I am using Tesla K20c and measuring power with nvidia-smi as my application is run. My problem is power consumption does not reach a steady state but keeps rising. For example, if my application runs for 100 iterations, power reaches 106W(in 4 seconds), for 1000 iterations 117 W (in 41 seconds), for 10000 iterations 122W (in 415 seconds) and so on increasing slightly every time. I am writing for some recommendation on which power value I should record. In my experimental setup I have over 400 experiments, and doing each one for 10000 iterations is not feasible at least for now. The application is matrix multiplication which is doable in just one iteration taking just a few milliseconds. Increasing the number of iterations does not bring any value to the results, but it increases the run time allowing power monitoring.


Solution

  • The reason you are seeing power consumption increase over time is that the GPU is heating up under a sustained load. Electronic components draw more power at increased temperature mostly due to an increase in Ohmic resistance. In addition, the Tesla K20c is an actively cooled GPU: as the GPU heats up, the fan on the card spins faster and therefore requires more power.

    I have run experiments on a K20c that were very similar to yours, out to about 10 minutes. I found that the power draw plateaus after 5 to 6 minutes, and that there are only noise-level oscillations of +/-2 W after that. These may be due to hysteresis in the fan's temperature-controlled feedback loop, or due to short-term fluctuations from incomplete utilization of the GPU at the end of every kernel. Difference in power draw due to fan speed difference were about 5 W. The reason it takes fairly long for the GPU to reach steady state is the heat capacity of the entire assembly, which has quite a bit of mass, including a solid metal back plate.

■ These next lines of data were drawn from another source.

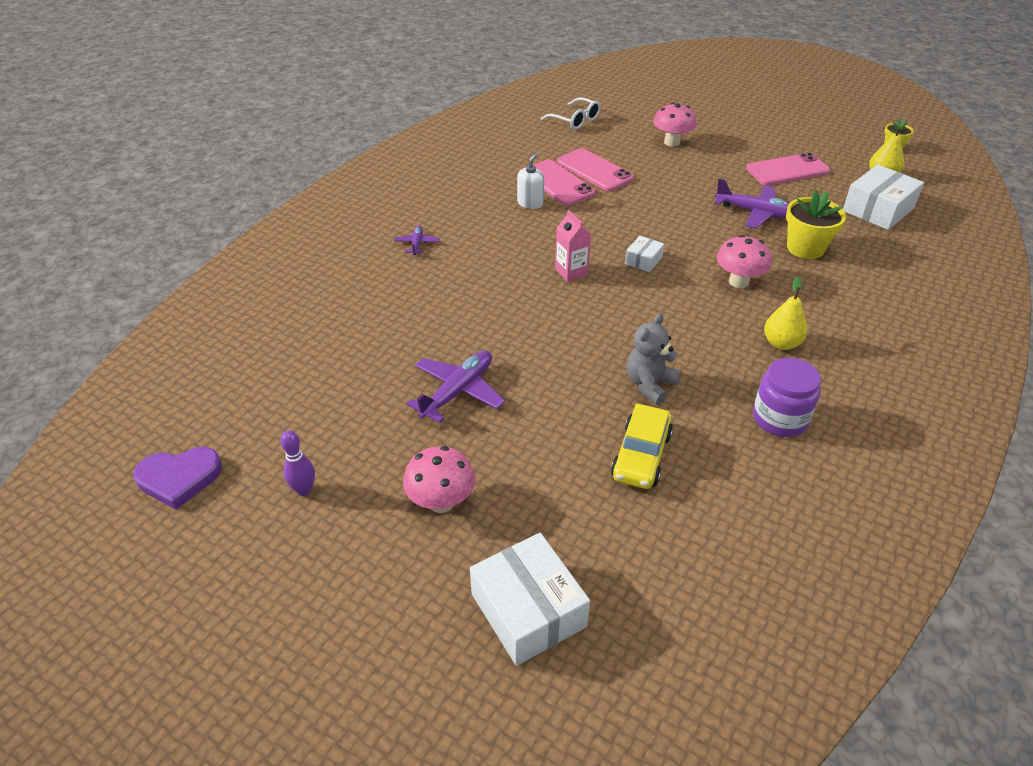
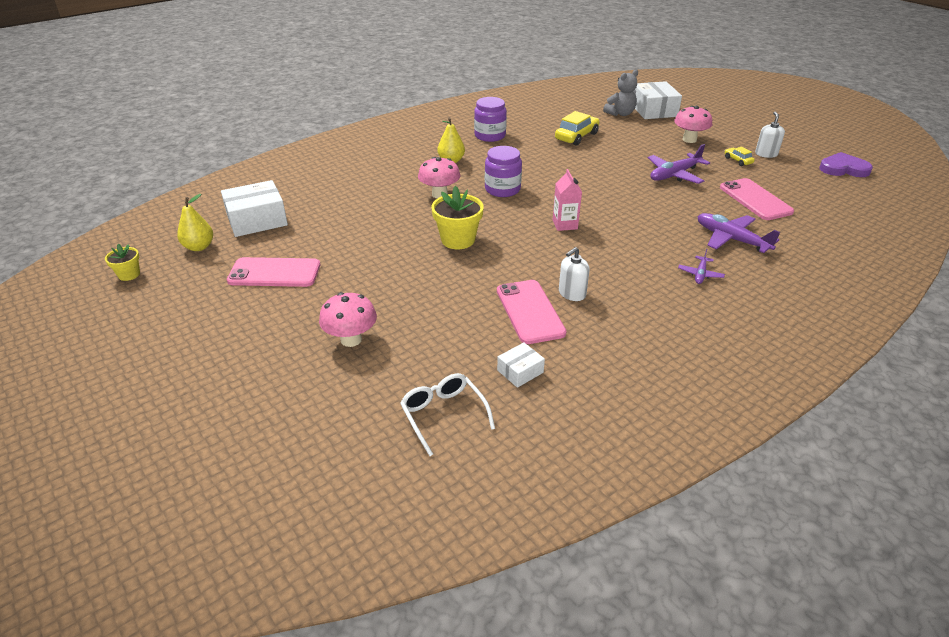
camera: 160 degrees left, 5 degrees down
purple bowling pin [280,430,315,496] -> white soap dispenser [755,112,785,158]
pink phone [557,148,634,191] -> pink phone moved to [720,178,794,220]
white box [625,236,664,272] -> white box moved to [497,342,545,388]
grey teddy bear [627,313,681,405] -> grey teddy bear moved to [603,70,638,116]
purple plane [714,179,789,229] -> purple plane moved to [697,213,780,253]
yellow flower pot [786,189,846,259] -> yellow flower pot moved to [431,186,484,249]
none -> purple jar [485,146,522,197]
none -> yellow car [725,147,755,166]

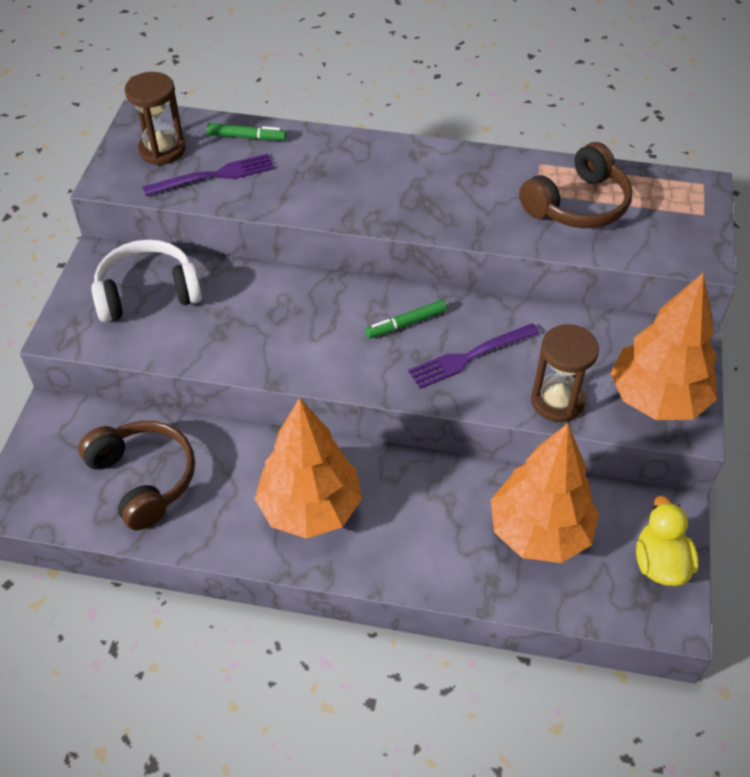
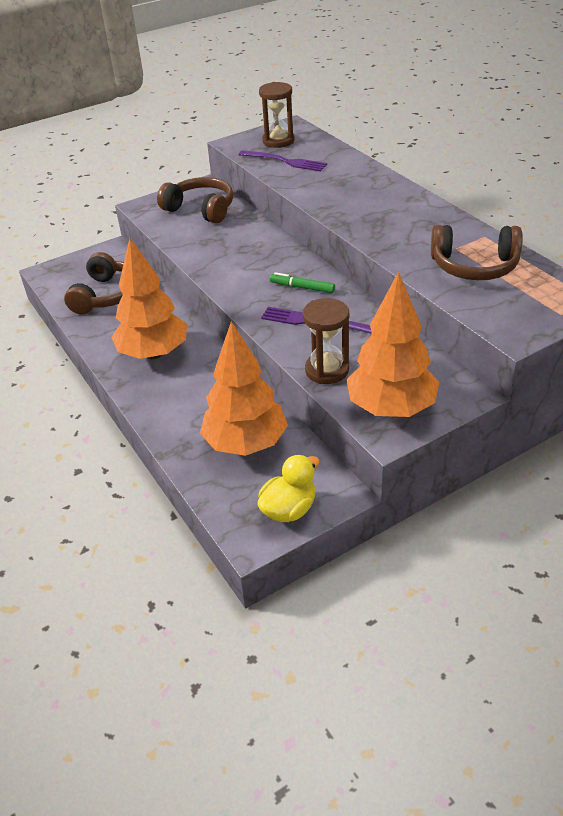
camera: 50 degrees right, 10 degrees down
white headphones [91,239,202,323] -> brown headphones [157,177,233,223]
green marker [206,123,287,140] -> none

    Your measurements seem to be directed at determining the relative power consumption when running with 400 different variants of the code. It does not seem critical that steady-state power consumption is achieved, just that the conditions under which each variant is tested are as equal as is practically achievable. Keep in mind that the GPU's power sensors are not designed to provide high-precision measurements, so for comparison purposes you would want to assume a noise level on the order of 5%. For an accurate comparison you may even want to average measurements from more than one GPU of the same type, as manufacturing tolerances could cause variations in power draw between multiple "identical" GPUs.

    I would therefore suggest the following protocol: Run each variant for 30 seconds, measuring power consumption close to the end of that interval. Then let the GPU idle for 30 seconds to let it cool down before running the next kernel. This should give roughly equal starting conditions for each variant. You may need to lengthen the proposed idle time a bit if you find that the temperature stays elevated for a longer time. The temperature data reported by nvidia-smi can guide you here. With this process you should be able to complete the testing of 400 variants in an overnight run.